One of the technologies she will profile is Vetrax, a new monitoring system analogous to the personal activity trackers, such as Fitbit, used by people.
Dogs can respond to noise events by shutting down and hiding, for example, or by becoming hyperactive. “So we start to put activity monitors on those dogs, the outliers—the dogs that show more extreme behaviors, and Vetrax monitors the dog’s activity so we can get how many steps they’re moving and when they’re doing it, and plot it over time,” Dr. DePorter said.
One case involved a 15-year-old Siberian Husky with a history of noise phobia that manifested as crouching. But, when Dr. DePorter put an activity monitor on the dog, she said, “We noticed that, on a particular day, the activity monitor showed this 15-year-old dog walked 15 miles.”
According to Dr.
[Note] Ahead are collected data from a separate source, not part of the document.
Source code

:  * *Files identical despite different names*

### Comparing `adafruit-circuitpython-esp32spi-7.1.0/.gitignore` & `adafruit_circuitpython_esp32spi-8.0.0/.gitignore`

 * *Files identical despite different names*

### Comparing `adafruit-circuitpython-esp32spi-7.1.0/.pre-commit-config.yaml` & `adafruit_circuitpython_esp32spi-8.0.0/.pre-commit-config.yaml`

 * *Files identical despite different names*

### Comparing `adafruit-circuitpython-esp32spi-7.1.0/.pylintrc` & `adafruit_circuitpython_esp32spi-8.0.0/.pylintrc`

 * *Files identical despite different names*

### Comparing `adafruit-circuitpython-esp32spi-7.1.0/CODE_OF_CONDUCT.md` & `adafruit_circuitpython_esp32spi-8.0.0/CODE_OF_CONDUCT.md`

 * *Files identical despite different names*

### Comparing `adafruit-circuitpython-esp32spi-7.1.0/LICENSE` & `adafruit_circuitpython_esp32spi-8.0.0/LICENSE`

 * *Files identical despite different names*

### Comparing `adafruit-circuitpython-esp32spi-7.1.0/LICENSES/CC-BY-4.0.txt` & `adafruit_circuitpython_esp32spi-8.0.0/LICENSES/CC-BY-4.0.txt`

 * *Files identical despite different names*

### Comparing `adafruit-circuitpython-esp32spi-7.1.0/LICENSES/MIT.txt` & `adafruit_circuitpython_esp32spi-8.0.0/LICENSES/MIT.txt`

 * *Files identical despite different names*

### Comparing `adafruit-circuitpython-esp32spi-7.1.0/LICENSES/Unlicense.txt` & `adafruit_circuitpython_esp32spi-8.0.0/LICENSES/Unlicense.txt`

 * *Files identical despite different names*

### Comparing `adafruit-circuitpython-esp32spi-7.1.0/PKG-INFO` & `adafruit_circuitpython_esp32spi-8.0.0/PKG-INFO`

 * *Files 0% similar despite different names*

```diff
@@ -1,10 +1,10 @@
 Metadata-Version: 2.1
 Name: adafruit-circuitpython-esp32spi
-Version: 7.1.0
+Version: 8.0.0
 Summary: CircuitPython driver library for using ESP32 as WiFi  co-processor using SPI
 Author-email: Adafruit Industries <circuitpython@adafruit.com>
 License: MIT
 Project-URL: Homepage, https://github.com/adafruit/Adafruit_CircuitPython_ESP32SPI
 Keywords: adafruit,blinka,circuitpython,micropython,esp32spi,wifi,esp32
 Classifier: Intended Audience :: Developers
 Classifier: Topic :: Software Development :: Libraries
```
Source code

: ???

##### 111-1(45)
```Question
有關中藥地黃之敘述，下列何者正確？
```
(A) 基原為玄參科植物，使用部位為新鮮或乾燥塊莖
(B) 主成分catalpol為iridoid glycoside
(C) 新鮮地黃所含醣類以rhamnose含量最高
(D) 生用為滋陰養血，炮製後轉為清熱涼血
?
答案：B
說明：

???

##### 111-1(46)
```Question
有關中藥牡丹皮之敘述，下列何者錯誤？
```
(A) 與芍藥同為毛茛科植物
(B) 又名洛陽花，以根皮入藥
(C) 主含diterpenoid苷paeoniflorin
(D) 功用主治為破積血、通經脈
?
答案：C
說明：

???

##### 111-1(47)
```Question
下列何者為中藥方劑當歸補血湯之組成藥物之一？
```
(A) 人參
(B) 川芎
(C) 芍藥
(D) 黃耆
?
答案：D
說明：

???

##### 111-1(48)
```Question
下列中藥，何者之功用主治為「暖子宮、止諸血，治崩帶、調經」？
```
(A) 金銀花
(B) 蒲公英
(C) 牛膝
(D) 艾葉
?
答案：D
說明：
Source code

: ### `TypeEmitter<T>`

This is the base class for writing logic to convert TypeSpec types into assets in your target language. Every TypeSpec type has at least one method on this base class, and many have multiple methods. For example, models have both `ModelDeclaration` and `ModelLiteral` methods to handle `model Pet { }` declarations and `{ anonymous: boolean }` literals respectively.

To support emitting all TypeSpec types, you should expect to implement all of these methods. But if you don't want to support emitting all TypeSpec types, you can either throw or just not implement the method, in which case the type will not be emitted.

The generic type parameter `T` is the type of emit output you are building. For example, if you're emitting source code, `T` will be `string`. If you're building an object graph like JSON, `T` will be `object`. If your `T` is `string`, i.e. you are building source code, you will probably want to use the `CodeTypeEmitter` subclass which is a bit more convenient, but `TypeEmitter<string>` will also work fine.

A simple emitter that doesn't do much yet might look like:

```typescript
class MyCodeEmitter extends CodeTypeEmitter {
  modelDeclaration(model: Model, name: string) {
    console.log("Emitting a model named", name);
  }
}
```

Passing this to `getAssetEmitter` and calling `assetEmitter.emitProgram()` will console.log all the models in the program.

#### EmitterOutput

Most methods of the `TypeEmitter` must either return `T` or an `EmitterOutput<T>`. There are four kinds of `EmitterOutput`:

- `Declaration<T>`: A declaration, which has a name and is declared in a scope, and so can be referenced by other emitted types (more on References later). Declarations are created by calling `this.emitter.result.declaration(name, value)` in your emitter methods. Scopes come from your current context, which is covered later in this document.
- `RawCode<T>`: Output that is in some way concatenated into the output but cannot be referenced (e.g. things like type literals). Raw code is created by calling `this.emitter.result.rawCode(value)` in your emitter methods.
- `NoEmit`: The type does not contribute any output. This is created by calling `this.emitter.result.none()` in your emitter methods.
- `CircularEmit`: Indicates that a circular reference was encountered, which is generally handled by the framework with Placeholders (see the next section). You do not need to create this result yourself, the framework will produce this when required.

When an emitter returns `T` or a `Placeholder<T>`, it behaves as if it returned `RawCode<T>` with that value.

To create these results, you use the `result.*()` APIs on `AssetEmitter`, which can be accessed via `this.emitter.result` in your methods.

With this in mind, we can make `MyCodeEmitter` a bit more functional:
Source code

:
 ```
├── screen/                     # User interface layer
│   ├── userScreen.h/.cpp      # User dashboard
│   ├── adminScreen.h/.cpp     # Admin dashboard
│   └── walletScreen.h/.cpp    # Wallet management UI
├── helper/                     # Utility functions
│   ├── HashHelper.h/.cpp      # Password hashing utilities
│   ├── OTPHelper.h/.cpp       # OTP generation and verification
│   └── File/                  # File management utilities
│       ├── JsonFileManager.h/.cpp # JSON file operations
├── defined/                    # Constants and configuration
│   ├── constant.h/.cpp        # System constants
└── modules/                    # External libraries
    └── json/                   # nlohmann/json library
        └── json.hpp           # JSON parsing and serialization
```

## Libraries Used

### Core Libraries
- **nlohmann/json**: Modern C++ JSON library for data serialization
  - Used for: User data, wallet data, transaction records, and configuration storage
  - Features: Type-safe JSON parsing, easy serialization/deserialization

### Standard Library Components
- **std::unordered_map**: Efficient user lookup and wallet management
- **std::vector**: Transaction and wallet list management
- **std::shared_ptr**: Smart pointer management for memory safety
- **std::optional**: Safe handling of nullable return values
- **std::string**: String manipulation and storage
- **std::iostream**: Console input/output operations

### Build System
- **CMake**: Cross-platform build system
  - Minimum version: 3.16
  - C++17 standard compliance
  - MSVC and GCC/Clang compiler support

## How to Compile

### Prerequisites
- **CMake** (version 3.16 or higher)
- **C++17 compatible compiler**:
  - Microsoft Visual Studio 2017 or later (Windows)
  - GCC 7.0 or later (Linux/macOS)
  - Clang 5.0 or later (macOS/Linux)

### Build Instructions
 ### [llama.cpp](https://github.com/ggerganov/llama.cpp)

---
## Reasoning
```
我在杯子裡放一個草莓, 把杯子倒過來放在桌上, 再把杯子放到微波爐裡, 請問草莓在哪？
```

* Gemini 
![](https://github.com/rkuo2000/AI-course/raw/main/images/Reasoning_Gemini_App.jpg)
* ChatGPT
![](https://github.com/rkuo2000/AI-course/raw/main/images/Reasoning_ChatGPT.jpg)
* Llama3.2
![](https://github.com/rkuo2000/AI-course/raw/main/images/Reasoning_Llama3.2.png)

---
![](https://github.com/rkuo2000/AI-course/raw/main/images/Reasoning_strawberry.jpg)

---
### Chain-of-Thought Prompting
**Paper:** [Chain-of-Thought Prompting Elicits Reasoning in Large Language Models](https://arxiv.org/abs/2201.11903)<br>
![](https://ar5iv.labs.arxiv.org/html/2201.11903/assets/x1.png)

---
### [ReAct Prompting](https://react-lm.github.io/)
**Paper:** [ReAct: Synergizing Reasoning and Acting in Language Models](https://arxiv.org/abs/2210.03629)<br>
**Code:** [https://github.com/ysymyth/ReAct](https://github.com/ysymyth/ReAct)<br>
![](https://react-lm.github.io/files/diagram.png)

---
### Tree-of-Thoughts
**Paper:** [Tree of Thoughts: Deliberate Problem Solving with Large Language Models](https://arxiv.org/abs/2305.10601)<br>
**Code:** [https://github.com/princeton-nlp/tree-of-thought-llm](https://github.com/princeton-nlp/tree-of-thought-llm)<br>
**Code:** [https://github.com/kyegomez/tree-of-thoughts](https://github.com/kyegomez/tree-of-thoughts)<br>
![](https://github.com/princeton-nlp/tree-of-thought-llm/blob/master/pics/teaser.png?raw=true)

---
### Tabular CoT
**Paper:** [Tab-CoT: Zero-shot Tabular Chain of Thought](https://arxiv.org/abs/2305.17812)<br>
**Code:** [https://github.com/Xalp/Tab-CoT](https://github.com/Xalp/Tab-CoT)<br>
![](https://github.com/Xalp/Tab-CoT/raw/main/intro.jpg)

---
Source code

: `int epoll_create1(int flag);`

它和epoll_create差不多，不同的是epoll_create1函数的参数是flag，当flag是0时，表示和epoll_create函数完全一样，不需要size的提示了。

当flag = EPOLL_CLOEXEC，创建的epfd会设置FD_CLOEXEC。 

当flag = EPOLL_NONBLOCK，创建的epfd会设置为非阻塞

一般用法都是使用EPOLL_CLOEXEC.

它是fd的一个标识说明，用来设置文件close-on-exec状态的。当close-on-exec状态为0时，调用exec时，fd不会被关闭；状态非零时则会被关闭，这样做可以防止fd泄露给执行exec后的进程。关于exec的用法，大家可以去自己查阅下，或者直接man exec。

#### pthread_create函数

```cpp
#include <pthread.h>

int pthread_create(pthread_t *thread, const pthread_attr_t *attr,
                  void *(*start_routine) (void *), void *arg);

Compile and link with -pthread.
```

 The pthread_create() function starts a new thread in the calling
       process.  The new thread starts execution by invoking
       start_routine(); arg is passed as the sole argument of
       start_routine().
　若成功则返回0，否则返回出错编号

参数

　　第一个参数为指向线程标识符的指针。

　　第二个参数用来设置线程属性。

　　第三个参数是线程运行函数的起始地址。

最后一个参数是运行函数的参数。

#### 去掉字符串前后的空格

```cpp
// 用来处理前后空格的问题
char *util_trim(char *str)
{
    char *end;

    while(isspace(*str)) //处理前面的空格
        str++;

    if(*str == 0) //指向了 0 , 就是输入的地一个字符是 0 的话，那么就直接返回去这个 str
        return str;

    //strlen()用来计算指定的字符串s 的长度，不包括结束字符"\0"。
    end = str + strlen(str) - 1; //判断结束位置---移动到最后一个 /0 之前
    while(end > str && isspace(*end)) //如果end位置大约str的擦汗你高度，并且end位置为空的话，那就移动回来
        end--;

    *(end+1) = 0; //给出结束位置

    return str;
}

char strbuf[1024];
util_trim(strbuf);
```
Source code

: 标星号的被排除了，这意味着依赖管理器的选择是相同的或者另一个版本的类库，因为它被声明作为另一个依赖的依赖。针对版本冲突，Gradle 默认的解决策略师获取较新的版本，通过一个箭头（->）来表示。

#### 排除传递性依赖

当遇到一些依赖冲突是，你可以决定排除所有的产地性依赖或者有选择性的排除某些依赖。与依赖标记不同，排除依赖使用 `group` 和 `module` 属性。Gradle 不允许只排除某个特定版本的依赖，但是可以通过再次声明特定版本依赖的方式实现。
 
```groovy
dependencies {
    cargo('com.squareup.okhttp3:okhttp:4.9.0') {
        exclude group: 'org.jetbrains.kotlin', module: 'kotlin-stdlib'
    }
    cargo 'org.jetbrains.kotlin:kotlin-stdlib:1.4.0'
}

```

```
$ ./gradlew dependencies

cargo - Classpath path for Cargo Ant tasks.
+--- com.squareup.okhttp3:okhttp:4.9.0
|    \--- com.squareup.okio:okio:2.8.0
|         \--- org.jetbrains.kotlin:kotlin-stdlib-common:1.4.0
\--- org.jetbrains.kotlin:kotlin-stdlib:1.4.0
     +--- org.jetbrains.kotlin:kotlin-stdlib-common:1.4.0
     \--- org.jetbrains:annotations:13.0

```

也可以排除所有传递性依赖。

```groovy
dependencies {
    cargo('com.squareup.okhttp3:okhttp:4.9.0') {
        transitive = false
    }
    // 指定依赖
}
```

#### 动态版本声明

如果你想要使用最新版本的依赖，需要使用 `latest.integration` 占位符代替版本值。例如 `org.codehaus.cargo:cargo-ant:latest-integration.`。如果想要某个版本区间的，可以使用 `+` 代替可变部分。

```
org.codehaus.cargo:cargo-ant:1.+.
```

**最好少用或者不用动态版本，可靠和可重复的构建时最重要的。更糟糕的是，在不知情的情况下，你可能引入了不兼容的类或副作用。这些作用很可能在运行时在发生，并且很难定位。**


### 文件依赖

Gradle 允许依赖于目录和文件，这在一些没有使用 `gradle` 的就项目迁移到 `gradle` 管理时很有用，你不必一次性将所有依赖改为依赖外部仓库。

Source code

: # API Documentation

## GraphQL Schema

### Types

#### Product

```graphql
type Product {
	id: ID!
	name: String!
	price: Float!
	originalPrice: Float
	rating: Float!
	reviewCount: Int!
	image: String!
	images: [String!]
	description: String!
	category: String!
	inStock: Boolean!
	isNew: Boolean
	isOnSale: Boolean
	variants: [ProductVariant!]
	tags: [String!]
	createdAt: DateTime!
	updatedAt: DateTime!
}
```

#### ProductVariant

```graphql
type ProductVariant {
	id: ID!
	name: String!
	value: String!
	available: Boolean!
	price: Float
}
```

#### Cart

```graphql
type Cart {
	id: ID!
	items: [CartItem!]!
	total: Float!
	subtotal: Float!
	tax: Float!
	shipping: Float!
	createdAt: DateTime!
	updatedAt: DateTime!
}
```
DePorter, “The owner said she had been at a wedding that day,” and further questioning made it clear the dog’s hyperactivity was not the result of noise phobia, eventually leading to a diagnosis of pain and separation anxiety. That’s why, Dr. DePorter said, it’s important to journal over time the nature of storms and noise events and a dog’s corresponding activity.
Another innovation is the ZenCrate, she said, describing it as a wooden box that gives the dog a safe place to go when afraid of noises. It’s insulated, and the padded bottom restricts vibration. When a dog steps in, the crate begins playing bioacoustic music. (It’s not being shipped yet but can be preordered.)
The product Through a Dog’s Ear is classical music that purportedly reduces anxiety in dogs and helps block out sound. It is bioacoustically adjusted to create “a consistently calm auditory environment,” according to the product website.
Sound therapy is one way of modifying the dog’s environment to decrease noise impact. Simultaneously, Dr. DePorter uses medications such as anxiolytics, and pheromone supplements, as indicated by severity of the pet’s anxiety. Also important is behavior modification—teaching and building positive associations.
“I teach the dog that something wonderful happens—you get a Kong with some peanut butter in it—when a storm happens,” she said. “All these things come together to give the dog a coping strategy.”
Such was the case with Sterling, a 13-year-old Labrador Retriever owned by Dr. Kate Reynolds of Clarkston, Michigan. Dr. Reynolds said, “I tried treating his anxiety prior to seeing Dr. DePorter, but I knew I needed help when he began to destroy things.”
Dr. Reynolds adopted Sterling in 2004 after the veterinary hospital where she was interning saved him from a parvovirus infection. He has been her constant throughout her career and many life changes.
“Dr. DePorter not only helped me manage his anxiety through the use of pharmaceuticals and supplements, pheromones, music, and positive reinforcement training, she also helped me be more compassionate with him and with myself. As a veterinarian, I tend to be a perfectionist,” she said.
Dr. DePorter said, “Mostly, his emotional distress has been treated with compassion for his fears. He has been given tools to help him reduce his own fear and live in confidence he will be protected when there is a storm.”
Because Dr. DePorter taught her so much about behavior, Dr. Reynolds said, “My entire practice style has changed in the course of the last four years, and I like to think that our profession is moving toward a kinder, gentler way of practicing medicine, which will make it a more effective way to deliver quality care.”